BEGIN INPUT

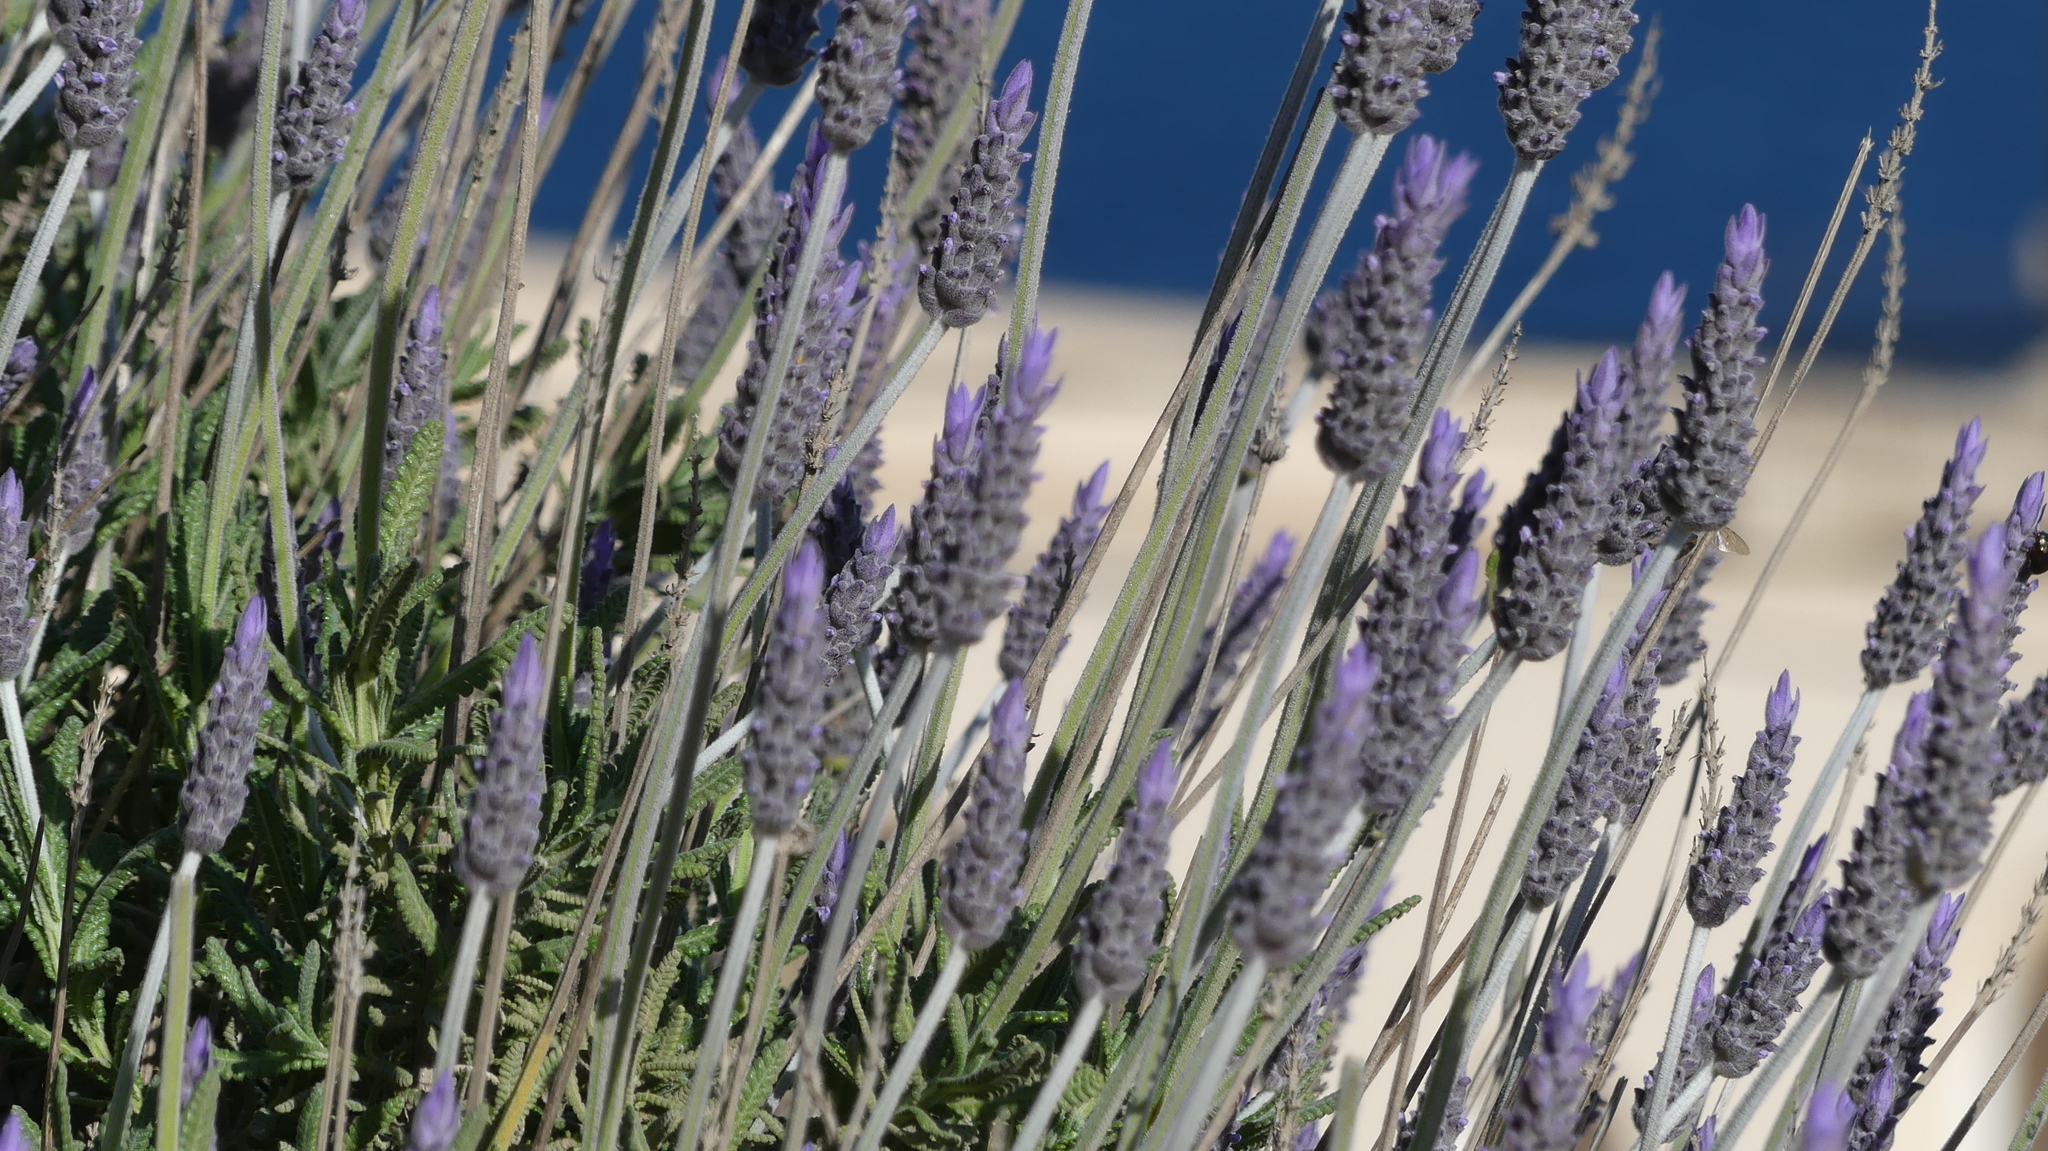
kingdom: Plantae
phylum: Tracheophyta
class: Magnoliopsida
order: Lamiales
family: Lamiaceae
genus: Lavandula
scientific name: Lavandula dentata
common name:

END INPUT

THE REQUEST:
Copy the lines from the one containing "class: Magnoliopsida" through the end of the entries, swapping "common name" for "vernacular name" and leaving everything else unchanged.

THE SOLUTION:
class: Magnoliopsida
order: Lamiales
family: Lamiaceae
genus: Lavandula
scientific name: Lavandula dentata
vernacular name:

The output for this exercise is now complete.